Database Reference
In-Depth Information
What Is High Availability?
As shown in the previous example of the online store application, business urges IT departments to provide solutions
to meet the availability requirements of business applications. As the centerpiece of most business applications,
database availability is the key to keeping all the applications available.
In most IT organizations, Service Level Agreements (SLAs) are used to define the application availability
agreement between business and IT organization. They can be defined as the percentage availability, or the maximum
downtime allowed per month or per year. For example, an SLA that specifies 99.999% availability means less than
5.26 minutes downtime allowed annually. Sometimes an SLA also specifies the particular time window allowed for
downtime; for example, a back-end office application database can be down between midnight and 4 a.m. the first
Saturday of each quarter for scheduled maintenance such as hardware and software upgrades.
Since most high availability solutions require additional hardware and/or software, the cost of these solutions
can be high. Companies should determine their HA requirements based on the nature of the applications and the
cost structure. For example some back-end office applications such as a human resource application may not need to
be online 24x7. For those mission-critical business applications that need to be highly available, an evaluation of the
cost of downtime may be calculated too; for example, how much money can be lost due to 1 hour of downtime. Then
we can compare the downtime costs with the capital costs and operational expenses associated with the design and
implementation of various levels of availability solution. This kind of comparison will help business managers and IT
departments come up with realistic SLAs that meet their real business and affordability needs and that their IT team
can deliver.
Many business applications consist of multi-tier applications that run on multiple computers in a distributed
network. The availability of the business applications depends not only on the infrastructure that supports these
multi-tier applications, including the server hardware, storage, network, and OS, but also on each tier of the
applications, such as web servers, application servers, and database servers. In this chapter, I will focus mainly on the
availability of the database server, which is the database administrator's responsibility.

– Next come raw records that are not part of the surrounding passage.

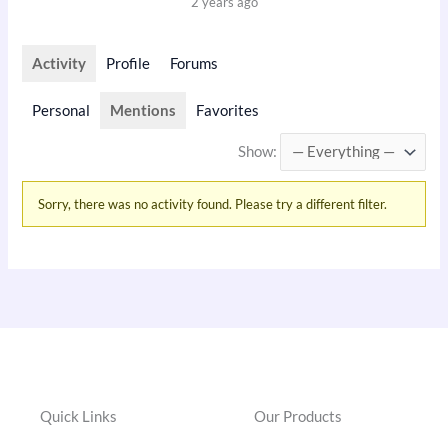
2 years ago
Activity
Profile
Forums
Personal
Mentions
Favorites
Show:
Sorry, there was no activity found. Please try a different filter.
Quick Links
Our Products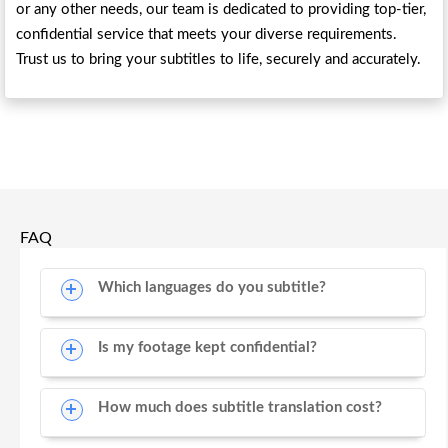
or any other needs, our team is dedicated to providing top-tier,
confidential service that meets your diverse requirements.
Trust us to bring your subtitles to life, securely and accurately.
FAQ
Which languages do you subtitle?
Is my footage kept confidential?
How much does subtitle translation cost?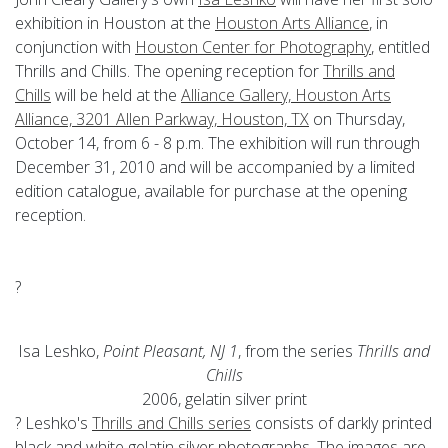
exhibition in Houston at the
Houston Arts Alliance
, in
conjunction with
Houston Center for Photography
, entitled
Thrills and Chills. The opening reception for
Thrills and
Chills
will be held at the
Alliance Gallery, Houston Arts
Alliance, 3201 Allen Parkway, Houston, TX
on Thursday,
October 14, from 6 - 8 p.m. The exhibition will run through
December 31, 2010 and will be accompanied by a limited
edition catalogue, available for purchase at the opening
reception.
?
Isa Leshko,
Point Pleasant, NJ 1
, from the series
Thrills and
Chills
2006, gelatin silver print
? Leshko's
Thrills and Chills series
consists of darkly printed
black and white gelatin silver photographs. The images are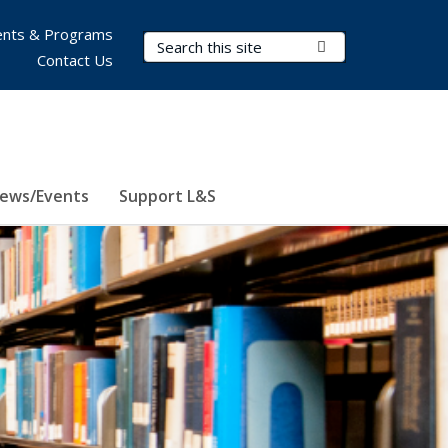
nts & Programs
Search Terms
Submit Search
Contact Us
ews/Events
Support L&S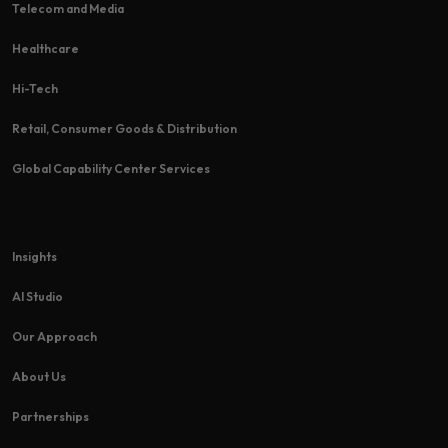
Telecom and Media
Healthcare
Hi-Tech​
Retail, Consumer Goods & Distribution
Global Capability Center Services
Insights
AI Studio
Our Approach
About Us
Partnerships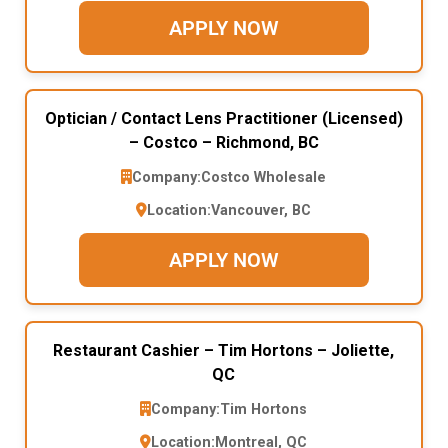
APPLY NOW
Optician / Contact Lens Practitioner (Licensed)
– Costco – Richmond, BC
Company:
Costco Wholesale
Location:
Vancouver, BC
APPLY NOW
Restaurant Cashier – Tim Hortons – Joliette,
QC
Company:
Tim Hortons
Location:
Montreal, QC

Database availability also plays a critical role in application availability. We use
downtime
to refer to the periods
when a database is unavailable. The downtime can be either unplanned downtime or planned downtime. Unplanned
downtime can occur without being prepared by system admin or DBAs—it may be caused by an unexpected event
such as hardware or software failure, human error, or even a natural disaster (losing a data center). Most unplanned
downtime can be anticipated; for example, when designing a cluster it is best to make the assumption that everything
will fail, considering that most of these clusters are commodity clusters and hence have parts which break. The key
when designing the availability of the system is to ensure that it has sufficient redundancy built into it, assuming
that every component (including the entire site) may fail. Planned downtime is usually associated with scheduled
maintenance activities such as system upgrade or migration.

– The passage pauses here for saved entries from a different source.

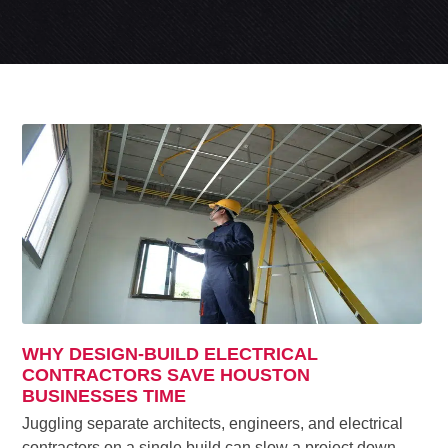
WHY DESIGN-BUILD ELECTRICAL
CONTRACTORS SAVE HOUSTON
BUSINESSES TIME
Juggling separate architects, engineers, and electrical
contractors on a single build can slow a project down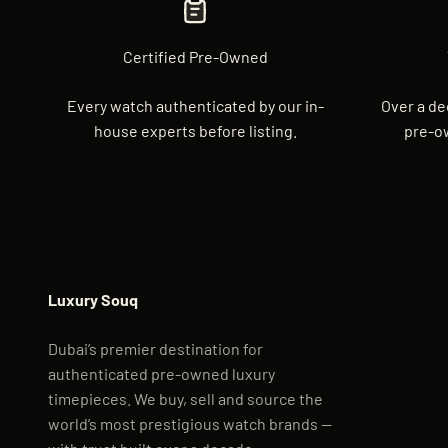
Certified Pre-Owned
Every watch authenticated by our in-
Over a de
house experts before listing.
pre-o
Luxury Souq
Dubai’s premier destination for
authenticated pre-owned luxury
timepieces. We buy, sell and source the
world’s most prestigious watch brands —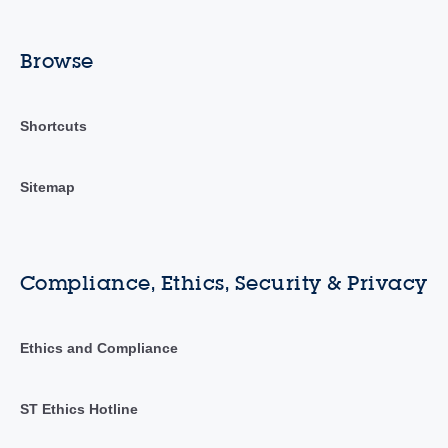
Browse
Shortcuts
Sitemap
Compliance, Ethics, Security & Privacy
Ethics and Compliance
ST Ethics Hotline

Unplanned downtime of the Oracle database service can be due to data loss or server failure. The data loss may
be caused by storage medium failure, data corruption, deletion of data by human error, or even data center failure.
Data loss can be a very serious failure as it may turn out to be permanent, or could take a long time to recover from.
The solutions to data loss consist of prevention methods and recovery methods. Prevention methods include disk
mirroring by RAID
(Redundant Array of Independent Disks)
configurations such as RAID 1 (mirroring only) and
RAID 10 (mirroring and striping) in the storage array or with ASM (Automatic Storage Management) diskgroup
redundancy setting. Chapter 5 will discuss the details of the RAID configurations and ASM configurations for Oracle
Databases. Recovery methods focus on getting the data back through database recovery from the previous database
backup or flashback recovery or switching to the standby database through Data Guard failover.
Server failure is usually caused by hardware or software failure. Hardware failure can be physical machine
component failure, network or storage connection failure; and software failure can be caused by an OS crash, or
Oracle database instance or ASM instance failure. Usually during server failure, data in the database remains intact.
After the software or hardware issue is fixed, the database service on the failed server can be resumed after completing
database instance recovery and startup. Database service downtime due to server failure can be prevented by
providing redundant database servers so that the database service can fail over in case of primary server failure.
Network and storage connection failure can be prevented by providing redundant network and storage connections.